I’m using https://github.com/rhasspy/piper mostly to create some audiobooks and read some posts/news, but the voices available are not always comfortable to listen to.
Do you guys have any recommendation for a voice changer to process these audio files?
Preferably it’ll have a CLI so I can include it in my pipeline to process RSS feeds, but I don’t mind having to work through an UI.
Bonus points if it can process the audio streams.
That’s called text to speech, not a voice changer.

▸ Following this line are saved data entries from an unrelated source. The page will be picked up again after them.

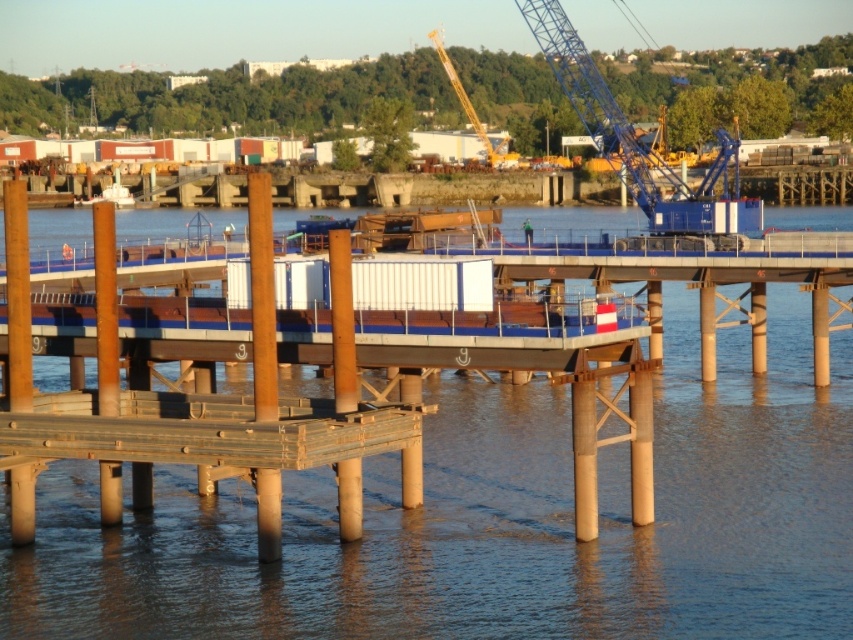
Is brown wooden water at center thinner than yellow metallic crane at upper center?

No.

Is point (529, 588) positioned in front of point (440, 60)?

That is True.

Between point (186, 499) and point (439, 51), which one is positioned behind?

Point (439, 51)

You are a GUI agent. You are given a task and a screenshot of the screen. Output one action in this format:
    pyautogui.click(x=<x>, y=<y>)
    Task: Click on the brown wooden water at center
    Image resolution: width=853 pixels, height=640 pixels.
    Given the screenshot: What is the action you would take?
    pyautogui.click(x=495, y=522)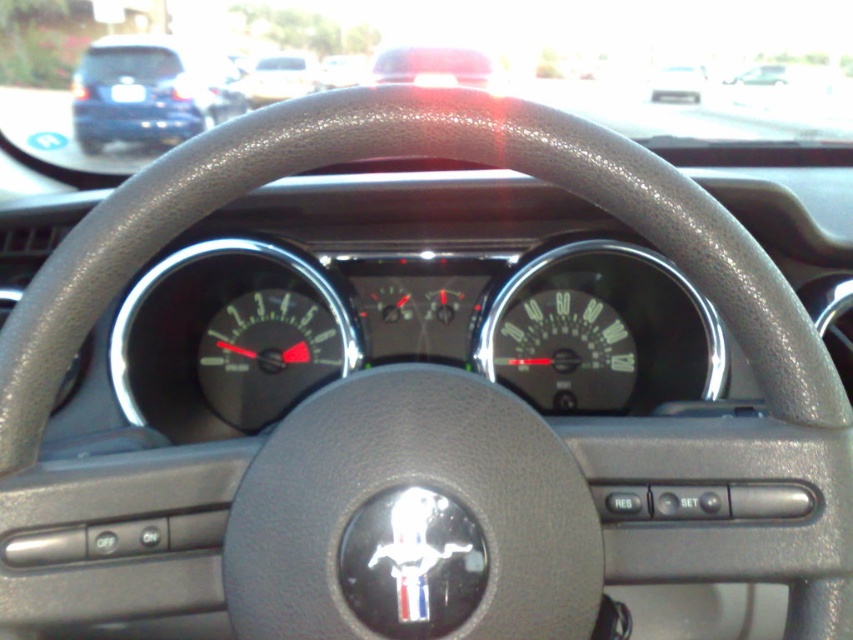
Question: Is black plastic speedometer at center positioned in front of white matte car at upper center?

Choices:
 (A) no
 (B) yes

Answer: (B)

Question: Can you confirm if matte black car at upper left is smaller than white matte car at upper center?

Choices:
 (A) yes
 (B) no

Answer: (B)

Question: Can you confirm if black leather steering wheel at center is positioned to the left of black plastic speedometer at center?

Choices:
 (A) yes
 (B) no

Answer: (B)

Question: Among these points, which one is nearest to the camera?

Choices:
 (A) (206, 388)
 (B) (175, 76)
 (C) (426, 426)

Answer: (C)

Question: Which is nearer to the black matte speedometer at center?

Choices:
 (A) matte black car at upper left
 (B) white matte car at upper center

Answer: (A)

Question: Estimate the real-world distances between objects in this image. Which object is farther from the metallic silver car at upper center?

Choices:
 (A) black leather steering wheel at center
 (B) black matte speedometer at center
 (C) white matte car at upper center

Answer: (A)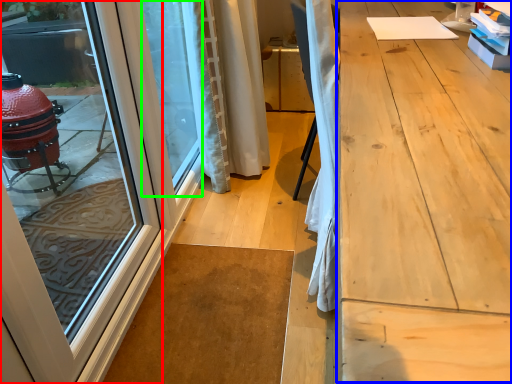
Question: Based on their relative distances, which object is nearer to door (highlighted by a red box)? Choose from workbench (highlighted by a blue box) and window screen (highlighted by a green box).

Choices:
 (A) workbench
 (B) window screen

Answer: (B)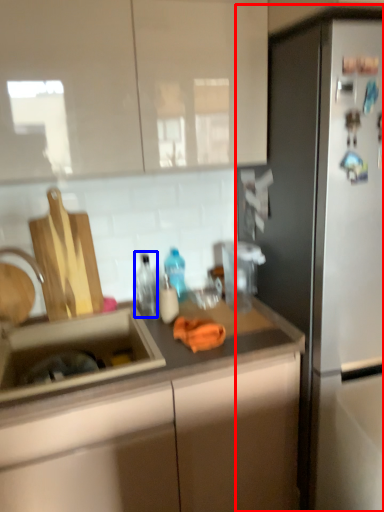
Question: Among these objects, which one is nearest to the camera, refrigerator (highlighted by a red box) or bottle (highlighted by a blue box)?

Choices:
 (A) refrigerator
 (B) bottle

Answer: (A)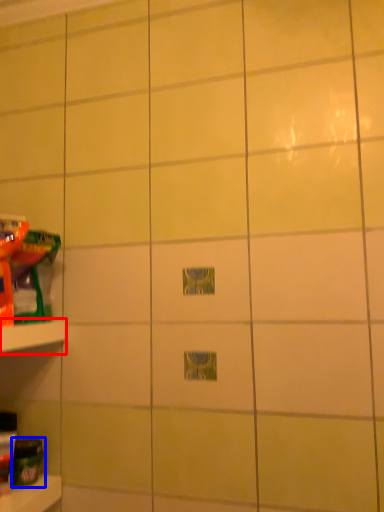
Question: Which object is further to the camera taking this photo, shelf (highlighted by a red box) or toy (highlighted by a blue box)?

Choices:
 (A) shelf
 (B) toy

Answer: (B)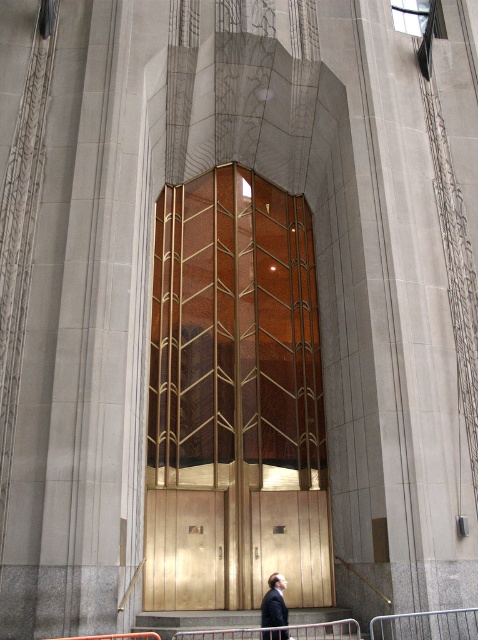
Between point (228, 548) and point (151, 616), which one is positioned in front?

Point (151, 616) is in front.

Is gold textured elevator at center further to the viewer compared to gold metallic stair at center?

Yes, it is behind gold metallic stair at center.

Is point (229, 346) farther from viewer compared to point (161, 621)?

Yes.

Locate an element on the screen. The width and height of the screenshot is (478, 640). gold textured elevator at center is located at coordinates (235, 400).

From the picture: Does gold metallic stair at center have a larger size compared to dark suit at center?

Actually, gold metallic stair at center might be smaller than dark suit at center.

Is gold metallic stair at center positioned before dark suit at center?

No, gold metallic stair at center is further to the viewer.

Does point (227, 612) come farther from viewer compared to point (274, 596)?

Yes, it is behind point (274, 596).

You are a GUI agent. You are given a task and a screenshot of the screen. Output one action in this format:
    pyautogui.click(x=<x>, y=<y>)
    Task: Click on the gold metallic stair at center
    This screenshot has width=478, height=640.
    Given the screenshot: What is the action you would take?
    pyautogui.click(x=201, y=624)

Which is below, gold textured elevator at center or dark suit at center?

dark suit at center is lower down.

How much distance is there between gold textured elevator at center and dark suit at center?

They are 32.10 feet apart.

Between point (330, 600) and point (264, 600), which one is positioned in front?

Point (264, 600)

Locate an element on the screen. The image size is (478, 640). gold textured elevator at center is located at coordinates (235, 400).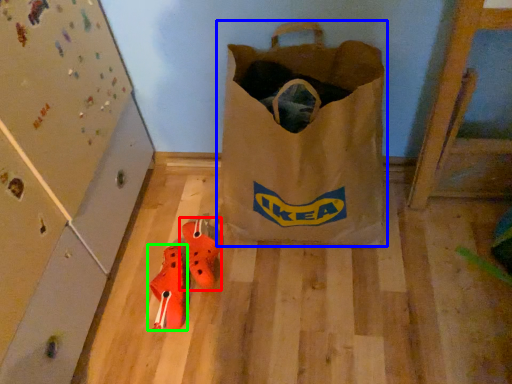
Question: Which object is the closest to the footwear (highlighted by a red box)? Choose among these: luggage and bags (highlighted by a blue box) or footwear (highlighted by a green box).

Choices:
 (A) luggage and bags
 (B) footwear

Answer: (B)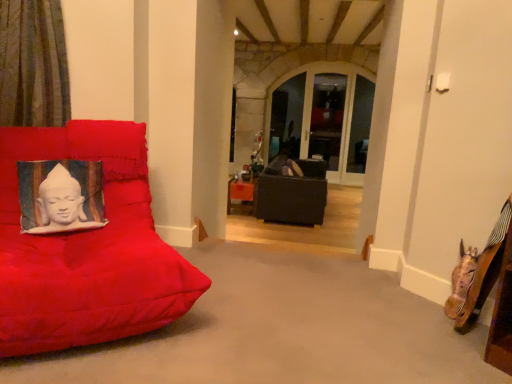
Question: Considering their positions, is suede red cushion at left, the 2th furniture positioned from the back, located in front of or behind clear glass window at center?

Choices:
 (A) behind
 (B) front

Answer: (B)

Question: Looking at their shapes, would you say suede red cushion at left, acting as the 2th furniture starting from the right, is wider or thinner than clear glass window at center?

Choices:
 (A) wide
 (B) thin

Answer: (A)

Question: Based on their relative distances, which object is farther from the suede red cushion at left, acting as the 2th furniture starting from the right?

Choices:
 (A) matte black couch at center, marked as the 2th furniture in a left-to-right arrangement
 (B) green striped curtain at left
 (C) clear glass window at center
 (D) silk cushion with buddha print at left

Answer: (C)

Question: Which object is the closest to the matte black couch at center, which is the first furniture from right to left?

Choices:
 (A) silk cushion with buddha print at left
 (B) green striped curtain at left
 (C) clear glass window at center
 (D) suede red cushion at left, acting as the 2th furniture starting from the right

Answer: (A)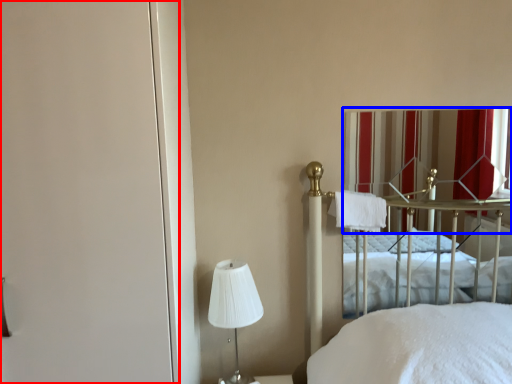
Question: Which of the following is the farthest to the observer, screen door (highlighted by a red box) or curtain (highlighted by a blue box)?

Choices:
 (A) screen door
 (B) curtain

Answer: (B)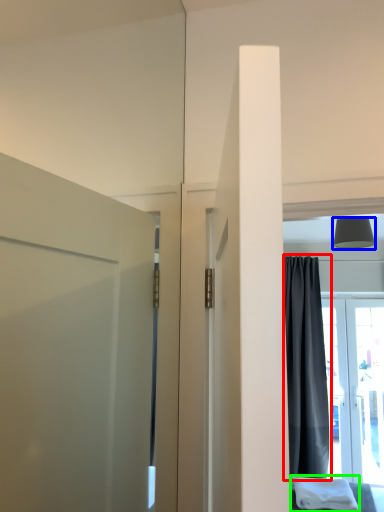
Question: Considering the real-world distances, which object is farthest from curtain (highlighted by a red box)? lamp (highlighted by a blue box) or cloth (highlighted by a green box)?

Choices:
 (A) lamp
 (B) cloth

Answer: (A)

A voice changer is the thing in the Darth Vader halloween masks.
There’s been discussion on TTS programs here recently: https://lemm.ee/search?q=tts&type=All&listingType=All&communityId=185&page=1&sort=TopAll
Or you can search via your local instance/interface.
Text to speech is what piper is doing.
What I’m looking for is called voice changer since I want to change a voice which already read something.That’s exactly what I want: “the thing in the Darth Vader halloween masks” but for linux, preferably via CLI to ingest audio files and be able to configure it to change the voice as I want, not only Darth Vader.
Oh, I see. I think it would still be easier to either use a different voice in piper (the github page talks about this) or use a different tts program entirely.
So, all of the awkward pauses, the lack of inflection - you’re saying keep those, just change who it sounds like is speaking?
In case you wanted to try other TTS providers, here’s a leaderboard based on user votes.
Removed by mod
I haven’t completely looked into creating a model for piper, but just having to deal with a dataset is not something I look forward to, like gathering the data and all of what this implies.
So, I’m thinking it’s easier to take an existing model and make adjustments to fit a bit better on what I would like to hear constantly.
Removed by mod
Check out Pied: https://github.com/Elleo/pied
I don’t want to manage piper voices, I can handle that directly in my file system as I only have a few.
The issue is none of the ones I’ve found are good for me, so what I need is something to change the voice once it has been generated by piper.what you’re looking for is called RVC. It’s integrated into some voice-cloning github projects but i don’t use it. Here for example: https://github.com/codename0og/rvc-realtime-voice-changer
There are a few voices included with pied which is why I suggested it.
Coincidentally, I just found this other thread that mentions EasyEffects: https://programming.dev/post/17612973
You might be able to use a virtual device to get it working for your use case.